The Club for Growth is a dark money group that has pushed for the privatization of Social Security; the destruction of workers’ rights and unions; and the deregulation of dangerous industries. Toomey served as the President of Club for Growth from 2005 to 2009.

Another group that has helped Toomey’s political career is Freedom Partners Action Fund. It funneled at least $4.3 million into running attack ads against Toomey’s Democratic challenger, Katie McGinty, in the 2016 senate race in Pennsylvania.

Charles Koch, the billionaire Chairman and CEO of the fossils fuels conglomerate, Koch Industries, and his trust, gave $14 million to the Freedom Partners Action Fund Super Pac from 2014 through July 2018 according to the Center for Responsive Politics. Freedom Partners played an outsized role in staffing up the Trump administration. (See How Did Koch Industries’ Law Firm Grab Control at the White House?)

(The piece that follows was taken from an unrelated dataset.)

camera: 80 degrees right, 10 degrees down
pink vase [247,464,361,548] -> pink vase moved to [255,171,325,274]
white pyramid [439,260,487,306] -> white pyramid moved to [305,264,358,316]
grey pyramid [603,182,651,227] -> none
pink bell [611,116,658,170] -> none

Immediately following Toomey’s long-winded tirade against the Gensler nomination yesterday, Senator Sherrod Brown, Chair of the Senate Banking Committee that had advanced Gensler’s nomination, rose to make the following remarks:

“I urge my colleagues to support President Biden’s nominee to be Chair of the Securities and Exchange Commission, Gary Gensler.

“In March, Gary Gensler appeared before the Banking and Housing Committee for his nomination hearing and the Committee advanced him to the full Senate on a bipartisan vote.

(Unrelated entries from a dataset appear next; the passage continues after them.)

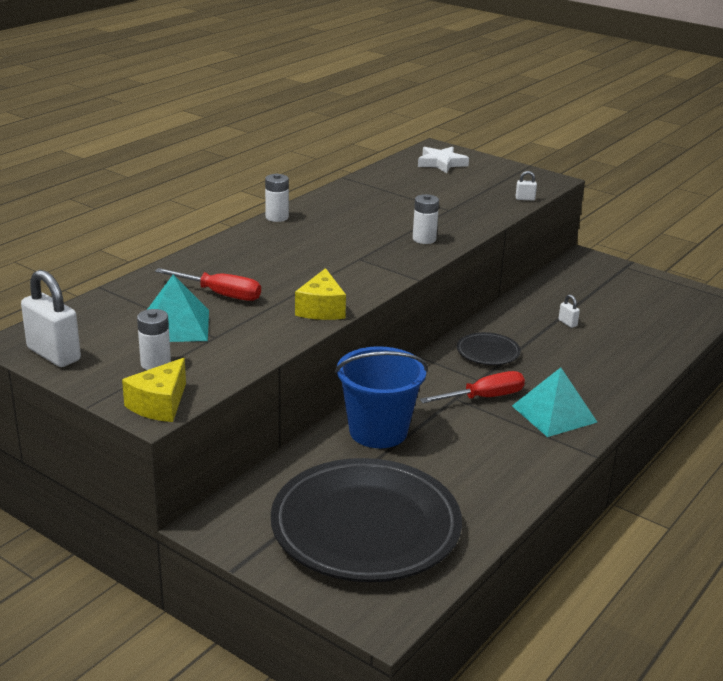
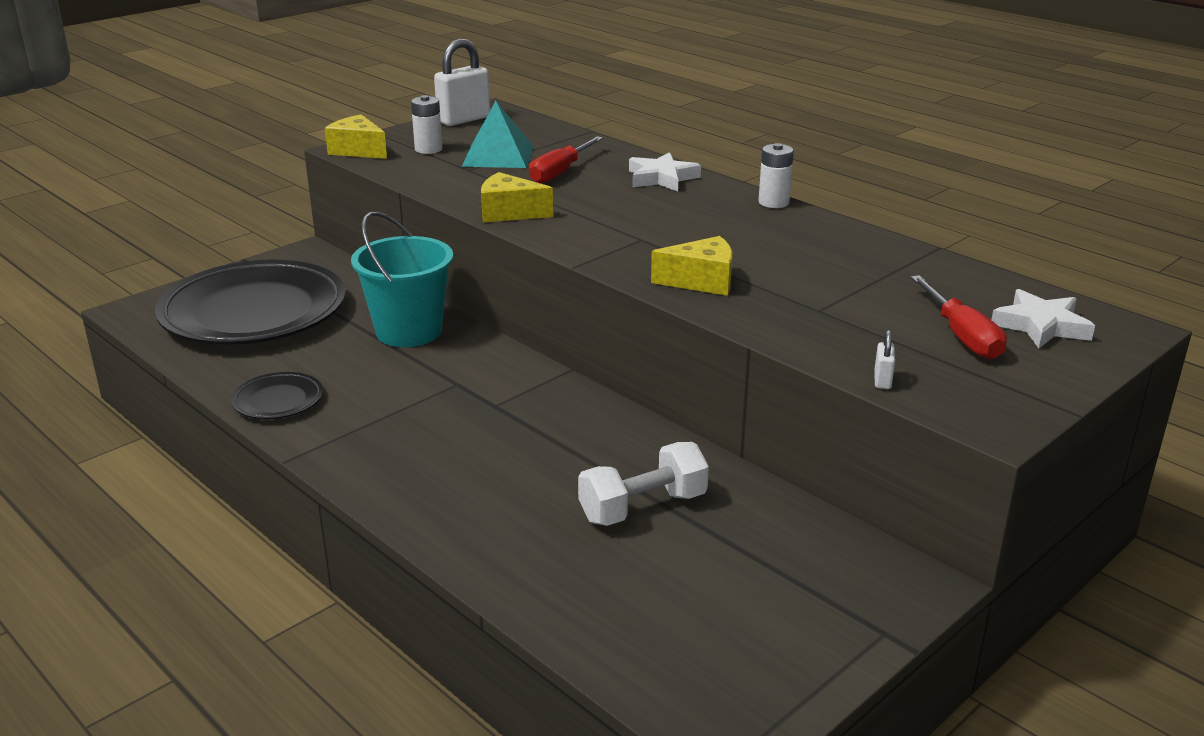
camera: 100 degrees right, 0 degrees up
blue bucket [335,346,428,448] -> turquoise bucket [351,211,454,347]
white battery [413,194,439,244] -> yellow cheese [651,236,733,296]
red screwdriver [420,371,525,403] -> red screwdriver moved to [911,275,1007,359]
black plate [457,332,521,365] -> black plate moved to [231,372,323,419]
turquoise pyramid [512,367,597,437] -> none
white padlock [558,295,580,328] -> white dumbbell [578,442,709,526]
none -> white star [629,152,701,191]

“Mr. Gensler is an experienced public servant with a strong record of holding Wall Street accountable. And he will lead the SEC at a time when it’s become more and more obvious to most people that the stock market is detached from the reality of working families’ lives.

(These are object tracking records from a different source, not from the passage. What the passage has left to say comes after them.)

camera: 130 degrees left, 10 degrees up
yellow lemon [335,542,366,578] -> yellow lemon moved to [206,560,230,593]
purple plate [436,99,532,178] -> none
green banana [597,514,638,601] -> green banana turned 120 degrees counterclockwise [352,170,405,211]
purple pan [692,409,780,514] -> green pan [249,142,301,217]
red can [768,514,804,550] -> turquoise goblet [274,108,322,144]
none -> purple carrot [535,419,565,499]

“Mr. Gensler will bring the SEC’s focus back to the people who make this country work, and push to ensure that markets are a way for families to save and invest for their kids’ education, for a down payment on a home, and for a secure retirement – not a game for hedge fund managers, where workers always lose.

“As Chair of the Commodity Futures Trading Commission, Mr. Gensler led the implementation of important safeguards under the Dodd-Frank Wall Street Reform and Consumer Protection Act, to bring transparency and stability to more markets.

“He was also tough on enforcement issues, cracking down on the big banks that had manipulated interest rates for years.

“Mr. Gensler’s is an expert on finance and markets, who previously served as Secretary of the Treasury for Domestic Finance and Assistant Secretary of the Treasury for Financial Markets.

“He will carry out the SEC’s mission, to ensure U.S. capital markets deliver growth and investment opportunities that grow the real economy and give middle class families the opportunity to build wealth.

“He understands that we need to ensure confidence and stability in our markets, as the foundation to grow American businesses and support the workers that make their companies successful.

“Mr. Gensler will listen to families saving for the future, as well as the professionals who manage workers’ pensions and retirements. And, he will make sure that savers—large and small—can hold corporate executives accountable.

“When it comes to enforcement, Mr. Gensler has shown he will take on bad actors – no matter how big and powerful they are – and hold them accountable.

“This pandemic has reminded people just how rigged the Wall Street system can be. If you only look at the stock market, it looks like the pandemic never happened.  The market reached new highs last fall, while families and businesses continued to suffer. Workers put their health and their lives on the line to keep businesses running – and once again, hedge funds and insiders reaped the vast majority of the profits.

“It doesn’t have to be that way. We can have a market that works for everyone — I know Mr. Gensler shares that goal.

“Under his leadership, the SEC can protect people’s hard-earned savings, keep our markets stable, and make them fairer. That will let us create an economy where everyone can participate.

“I urge my colleagues for vote yes for Mr. Gensler’s nomination.”